Note from Khalid: This is a guest post from Samantha Gonzales
Business is war. Any serious entrepreneur will tell you so. But businesses with online presences face especially difficult battles because of how easy it is for potential customers to choose competitors’ businesses over their own.
The Internet has made it easier for prospects to find your business, but it’s also made it easier to leave it. Gone are the days when customers had to visit brick-and-mortar establishments and make decisions to do business on-the-spot. Also absent are the business owners, sales people and other representatives that could sway a fence-sitting prospect to the other side with a little charm.

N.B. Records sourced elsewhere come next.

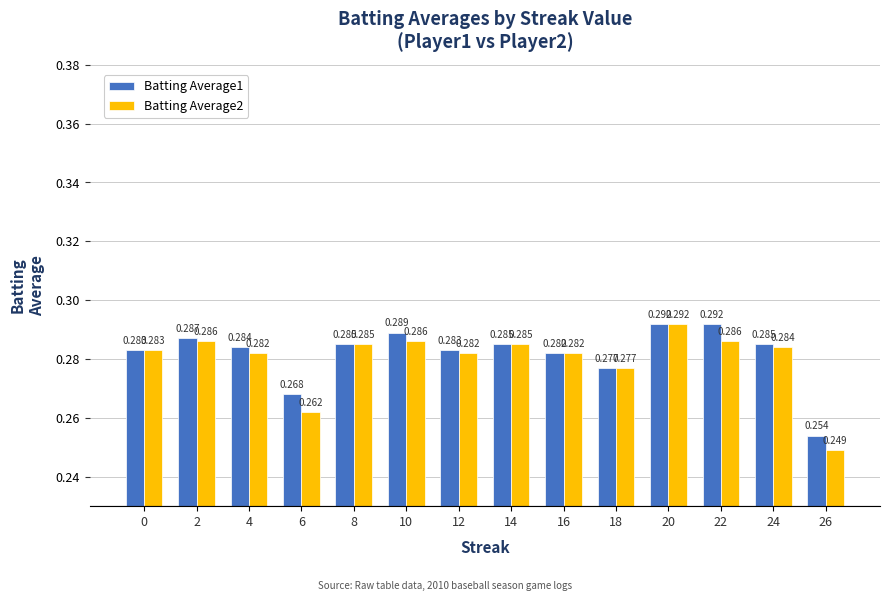

Is the value of Batting Average2 at 4 greater than the value of Batting Average1 at 22?

No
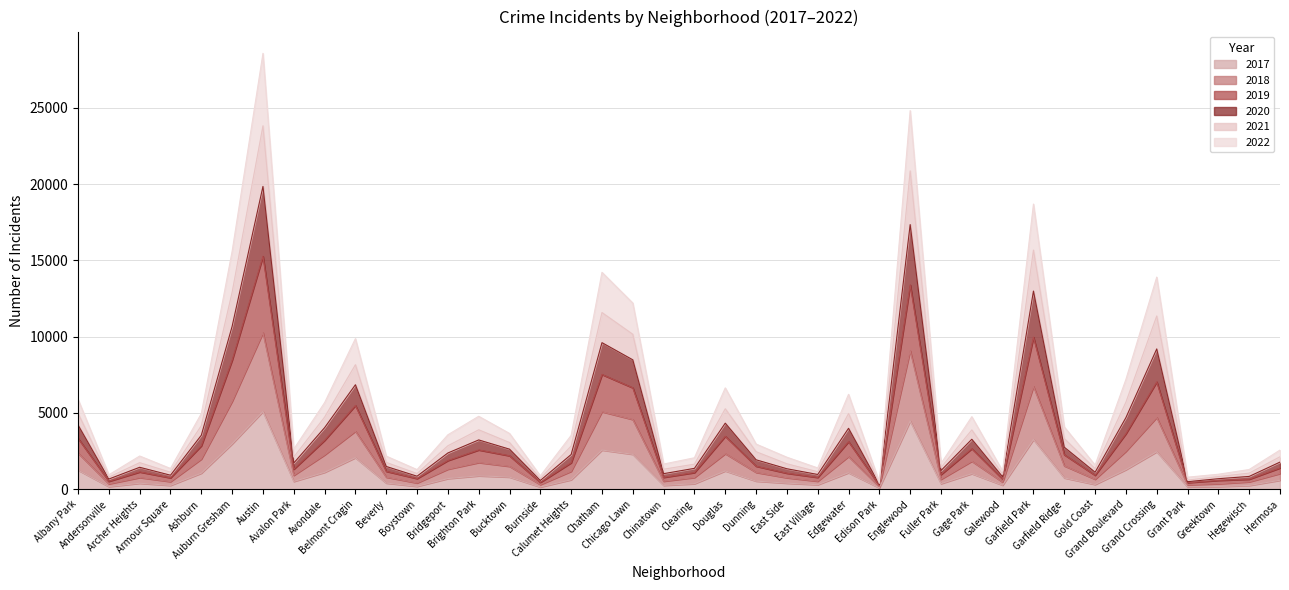

Reading left to right, transcribe all the data shown in this chart.

2017: Albany Park=1252	Andersonville=171	Archer Heights=391	Armour Square=251	Ashburn=1053	Auburn Gresham=2973	Austin=5095	Avalon Park=509	Avondale=1107	Belmont Cragin=2066	Beverly=404	Boystown=188	Bridgeport=697	Brighton Park=878	Bucktown=795	Burnside=145	Calumet Heights=620	Chatham=2566	Chicago Lawn=2288	Chinatown=253	Clearing=360	Douglas=1200	Dunning=531	East Side=397	East Village=296	Edgewater=1082	Edison Park=87	Englewood=4472	Fuller Park=365	Gage Park=1019	Galewood=265	Garfield Park=3257	Garfield Ridge=742	Gold Coast=311	Grand Boulevard=1281	Grand Crossing=2456	Grant Park=154	Greektown=176	Hegewisch=246	Hermosa=588
2019: Albany Park=4207	Andersonville=667	Archer Heights=1436	Armour Square=917	Ashburn=3535	Auburn Gresham=10673	Austin=19843	Avalon Park=1715	Avondale=4032	Belmont Cragin=6846	Beverly=1490	Boystown=852	Bridgeport=2374	Brighton Park=3229	Bucktown=2624	Burnside=573	Calumet Heights=2273	Chatham=9604	Chicago Lawn=8479	Chinatown=1018	Clearing=1367	Douglas=4328	Dunning=1927	East Side=1340	East Village=965	Edgewater=3991	Edison Park=313	Englewood=17341	Fuller Park=1222	Gage Park=3273	Galewood=809	Garfield Park=12984	Garfield Ridge=2753	Gold Coast=1112	Grand Boulevard=4691	Grand Crossing=9192	Grant Park=493	Greektown=688	Hegewisch=838	Hermosa=1777
2021: Albany Park=5892	Andersonville=945	Archer Heights=2175	Armour Square=1358	Ashburn=4957	Auburn Gresham=15597	Austin=28563	Avalon Park=2630	Avondale=5673	Belmont Cragin=9869	Beverly=2168	Boystown=1285	Bridgeport=3566	Brighton Park=4779	Bucktown=3655	Burnside=878	Calumet Heights=3528	Chatham=14213	Chicago Lawn=12202	Chinatown=1648	Clearing=2060	Douglas=6641	Dunning=2958	East Side=2096	East Village=1393	Edgewater=6220	Edison Park=474	Englewood=24811	Fuller Park=1683	Gage Park=4752	Galewood=1188	Garfield Park=18687	Garfield Ridge=4082	Gold Coast=1580	Grand Boulevard=7198	Grand Crossing=13901	Grant Park=788	Greektown=981	Hegewisch=1291	Hermosa=2565
2020: Albany Park=4974	Andersonville=790	Archer Heights=1739	Armour Square=1110	Ashburn=4164	Auburn Gresham=12910	Austin=23814	Avalon Park=2110	Avondale=4724	Belmont Cragin=8158	Beverly=1755	Boystown=1025	Bridgeport=2848	Brighton Park=3893	Bucktown=3059	Burnside=703	Calumet Heights=2832	Chatham=11577	Chicago Lawn=10154	Chinatown=1311	Clearing=1641	Douglas=5272	Dunning=2457	East Side=1665	East Village=1145	Edgewater=4961	Edison Park=375	Englewood=20860	Fuller Park=1422	Gage Park=3886	Galewood=979	Garfield Park=15671	Garfield Ridge=3318	Gold Coast=1345	Grand Boulevard=5705	Grand Crossing=11353	Grant Park=597	Greektown=828	Hegewisch=1055	Hermosa=2127
2018: Albany Park=3337	Andersonville=520	Archer Heights=1133	Armour Square=748	Ashburn=2849	Auburn Gresham=8460	Austin=15265	Avalon Park=1315	Avondale=3206	Belmont Cragin=5489	Beverly=1175	Boystown=699	Bridgeport=1881	Brighton Park=2575	Bucktown=2193	Burnside=447	Calumet Heights=1735	Chatham=7520	Chicago Lawn=6645	Chinatown=779	Clearing=1091	Douglas=3471	Dunning=1509	East Side=1049	East Village=774	Edgewater=3118	Edison Park=238	Englewood=13389	Fuller Park=963	Gage Park=2660	Galewood=655	Garfield Park=9966	Garfield Ridge=2259	Gold Coast=914	Grand Boulevard=3639	Grand Crossing=7034	Grant Park=433	Greektown=581	Hegewisch=657	Hermosa=1395
2022: Albany Park=2369	Andersonville=354	Archer Heights=765	Armour Square=499	Ashburn=1977	Auburn Gresham=5760	Austin=10257	Avalon Park=910	Avondale=2249	Belmont Cragin=3802	Beverly=790	Boystown=412	Bridgeport=1313	Brighton Park=1747	Bucktown=1499	Burnside=305	Calumet Heights=1174	Chatham=5079	Chicago Lawn=4569	Chinatown=526	Clearing=769	Douglas=2331	Dunning=1102	East Side=751	East Village=526	Edgewater=2146	Edison Park=162	Englewood=9079	Fuller Park=654	Gage Park=1835	Galewood=466	Garfield Park=6740	Garfield Ridge=1531	Gold Coast=653	Grand Boulevard=2486	Grand Crossing=4706	Grant Park=295	Greektown=361	Hegewisch=486	Hermosa=1030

A business website speaks for you and everyone associated it. Though real people aren’t there to greet your prospects when they visit, your landing page can say exactly what you and your employees can’t. It can do the charming, the smiling and the persuading. In the most competitive of markets, your landing page can even be a rallying cry. It can inspire your prospects to heed a call-to-action and buy your product.
Take Control of Your Turf
Ever hear of the “home-field advantage”? A landing page is one of the best places to convey your brand, your product and your commitment to customers. After all, everything’s taking place on your website and as the general, you call the shots.
What sets you apart from competitors? Do you have a risk-free return policy? An unbeatable guarantee? Use your company’s web space to remind the prospect about who he’s dealing with and why he should continue pursuing the relationship.
Energize Your Troops
If prospects arrive on your page, you’ve obviously got their attention. Now you need to support their interest in your product.
Remain focused
Distraction spells disaster for any solider out in the field. The same can be said for prospects who visit your page. Your visitors are on a mission to satisfy a need or desire. Your job as a provider is to satisfy them. Put the need in the spotlight. Focus on it. Create your landing page to appeal to your prospect’s need and only that need. This makes your call-to-action irresistible. Terri Wells’s “Focus is Key for Landing Pages” explains the importance of this strategy and its relation to higher conversion rates.
Keep their eye on the prize
Ensure that your referrals line up with your product. It’s illogical of a business to lure prospects onto their website using product-specific ads and then have referral links lead to a mash-up category of products with no calls-to-action, but it happens all the time. The thinking here is that prospects will be tempted to buy more products, but prospects are more likely to be turned off from buying even the one initial product if they have to look for it.
Think about it this way: on average, every extra “thing” a prospect is forced to do on a website cuts down the probability that he will complete the transaction by 10%. It affects morale in a big way.
Sound the Trumpets
So you’ve drawn lines in the sand and pumped up your troops. What’s next? You’ve got to give your prospects a signal to take action.
Provide your audience with enough information to make an informed purchase
Ideally, the content on your landing page simultaneously educates your prospect about a product and sells it to him. Usually, content should be confined to one page without having to scroll, but different products have different needs. To avoid saying too much or too little, give your prospect enough information to sell your product and no more. Center that information and your call-to-action on the page so that your prospect is flanked by it. Roberta Rosenberg has some great tips for keeping your landing page lean, mean and ready for action.
Ensure that every element on your landing page is built to sell
That includes headlines, subheadings and your copy’s body. Craft copy from the point-of-view of prospects and make it easy on the eye with standard font faces, larger font sizes and broken-up text. Don’t forget that layouts and graphics play an important part in moving the eye. Prune potentially distracting elements like navigation bars, complex images or unrelated ads. Michael Nguyen’s “11 Ways to Improve Landing Pages” provides tips on how to design product-moving pages from the perspective of the buyer.
Psyche them up, psyche them out
One concentrated call-to-action is more effective than many scattered ones. Generally, no landing page should have more than two calls-to-action because they disrupt the landing page’s purpose. Increase the efficacy of your call-to-action by using subtle psychological cues like colors, word choice and natural eye paths like Ann Smarty describes.
Give prospects offers laced with benefits or promotions they can’t refuse
Online prospects have especially short attention spans. It’s almost like they’re looking for reason to leave your website. Work to win your prospects over by not only anticipating what they want and need, but by offering it to them quickly and with persuasive flair in an urgent call-to-action. Landing pages that clearly define the benefits of choosing products or promotions they can’t get elsewhere can keep you from prematurely waving the white flag of defeat.
Readers, what’s been your battle strategy for landing pages so far? What tactics have and haven’t worked for you?